Hans Erwin Hagedorn (30 January 1952 – 15 September 1972) was an East German serial killer who murdered three young boys from 1969 until 1971.

Murders
On 31 May 1969 Hagedorn killed two nine-year-old boys, Henry Specht and Mario Louis, in a forest in Eberswalde with a knife. The bodies were found two weeks later. Both victims died from deep cuts to the neck, one cut so severe that one of the children found two weeks later had his head severed as a result of the rotting of the corpse. Extensive investigations were commenced, with a psychological offender profile being assembled and the Ministry for State Security obtaining documents about the case of West German child murderer Jürgen Bartsch. However, first investigations were not successful.

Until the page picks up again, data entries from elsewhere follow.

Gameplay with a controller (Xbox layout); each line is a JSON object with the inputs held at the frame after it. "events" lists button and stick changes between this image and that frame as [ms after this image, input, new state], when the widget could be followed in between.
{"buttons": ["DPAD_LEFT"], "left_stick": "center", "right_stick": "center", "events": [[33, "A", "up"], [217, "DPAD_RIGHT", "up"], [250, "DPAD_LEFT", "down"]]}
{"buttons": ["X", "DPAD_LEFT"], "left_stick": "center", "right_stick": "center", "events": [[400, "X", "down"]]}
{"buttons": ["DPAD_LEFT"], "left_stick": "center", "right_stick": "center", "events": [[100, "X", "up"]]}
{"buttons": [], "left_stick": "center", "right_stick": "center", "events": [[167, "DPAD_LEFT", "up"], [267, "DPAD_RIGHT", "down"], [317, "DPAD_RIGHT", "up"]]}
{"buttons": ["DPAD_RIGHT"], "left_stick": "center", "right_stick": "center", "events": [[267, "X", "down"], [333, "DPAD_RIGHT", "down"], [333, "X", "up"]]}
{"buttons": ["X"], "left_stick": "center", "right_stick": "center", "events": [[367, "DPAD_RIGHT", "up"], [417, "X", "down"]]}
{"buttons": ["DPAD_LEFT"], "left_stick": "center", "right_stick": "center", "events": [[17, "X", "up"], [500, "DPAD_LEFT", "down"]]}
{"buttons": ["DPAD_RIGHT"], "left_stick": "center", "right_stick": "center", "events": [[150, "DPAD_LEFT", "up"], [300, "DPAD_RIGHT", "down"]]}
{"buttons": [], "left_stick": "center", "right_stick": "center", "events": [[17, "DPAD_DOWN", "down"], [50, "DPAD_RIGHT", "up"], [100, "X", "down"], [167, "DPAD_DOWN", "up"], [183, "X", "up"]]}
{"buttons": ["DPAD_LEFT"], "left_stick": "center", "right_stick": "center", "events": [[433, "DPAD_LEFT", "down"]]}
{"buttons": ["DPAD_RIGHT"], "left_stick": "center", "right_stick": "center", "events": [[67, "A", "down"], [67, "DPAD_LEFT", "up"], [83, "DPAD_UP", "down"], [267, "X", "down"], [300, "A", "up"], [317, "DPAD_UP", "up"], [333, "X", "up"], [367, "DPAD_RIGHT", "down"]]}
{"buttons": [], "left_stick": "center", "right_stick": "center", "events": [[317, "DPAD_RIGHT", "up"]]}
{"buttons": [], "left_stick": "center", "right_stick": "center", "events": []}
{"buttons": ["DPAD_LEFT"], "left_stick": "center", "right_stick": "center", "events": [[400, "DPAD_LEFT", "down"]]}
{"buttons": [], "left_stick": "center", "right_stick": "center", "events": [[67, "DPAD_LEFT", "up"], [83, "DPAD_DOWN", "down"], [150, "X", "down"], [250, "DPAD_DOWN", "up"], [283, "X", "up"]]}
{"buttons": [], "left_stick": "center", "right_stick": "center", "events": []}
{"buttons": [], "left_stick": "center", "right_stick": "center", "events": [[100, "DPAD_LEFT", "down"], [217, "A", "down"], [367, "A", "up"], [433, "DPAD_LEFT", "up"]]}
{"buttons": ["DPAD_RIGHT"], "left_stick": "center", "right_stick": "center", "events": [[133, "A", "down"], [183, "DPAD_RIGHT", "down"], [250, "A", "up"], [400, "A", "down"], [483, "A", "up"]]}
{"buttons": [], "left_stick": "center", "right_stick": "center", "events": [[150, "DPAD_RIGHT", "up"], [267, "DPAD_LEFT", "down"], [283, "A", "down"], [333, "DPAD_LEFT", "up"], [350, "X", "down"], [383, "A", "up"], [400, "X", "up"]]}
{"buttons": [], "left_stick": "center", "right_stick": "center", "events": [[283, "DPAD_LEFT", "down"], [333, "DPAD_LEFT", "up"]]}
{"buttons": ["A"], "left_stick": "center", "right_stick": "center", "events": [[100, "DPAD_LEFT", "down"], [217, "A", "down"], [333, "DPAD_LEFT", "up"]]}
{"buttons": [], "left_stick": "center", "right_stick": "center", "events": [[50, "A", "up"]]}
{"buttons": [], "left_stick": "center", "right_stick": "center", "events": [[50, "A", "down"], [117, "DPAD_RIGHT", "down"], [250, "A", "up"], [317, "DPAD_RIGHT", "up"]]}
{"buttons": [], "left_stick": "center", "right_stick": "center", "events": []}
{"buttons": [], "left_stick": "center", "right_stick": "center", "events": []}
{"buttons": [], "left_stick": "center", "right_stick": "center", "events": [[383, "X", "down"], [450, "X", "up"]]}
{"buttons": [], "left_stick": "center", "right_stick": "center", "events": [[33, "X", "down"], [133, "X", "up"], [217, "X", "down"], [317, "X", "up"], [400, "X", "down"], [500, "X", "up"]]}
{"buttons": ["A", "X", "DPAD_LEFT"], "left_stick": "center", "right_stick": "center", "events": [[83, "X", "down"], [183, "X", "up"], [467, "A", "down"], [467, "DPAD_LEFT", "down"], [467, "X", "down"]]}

More than two years later, on 7 October 1971, Hagedorn killed Ronald Winkler, a 12 -year-old boy, in the same area and in the same way he had killed his first two victims. Shortly afterwards the decisive clue came from a boy who reported to have been sexually harassed in the year before the first murders took place. Erwin Hagedorn was arrested on 12 November 1971 and immediately confessed to the murders. East Germany had abolished capital punishment for juvenile offenders in 1952, meaning that Hagedorn could only face execution for murder he committed in 1971, when he was an adult.

In May 1972, Hagedorn convicted of murder with aggravating circumstances and sentenced to death. An appeal for clemency was denied by Head of State Walter Ulbricht. The 20-year-old Hagedorn was executed by a single shot in the back of the neck on 15 September 1972. His body was cremated and buried in a secret place.

He was the last regular criminal executed in the German Democratic Republic, though executions for political-laden crimes continued until the abolition of capital punishment in the 1980s. The last execution is believed to be that of Werner Teske in 1981.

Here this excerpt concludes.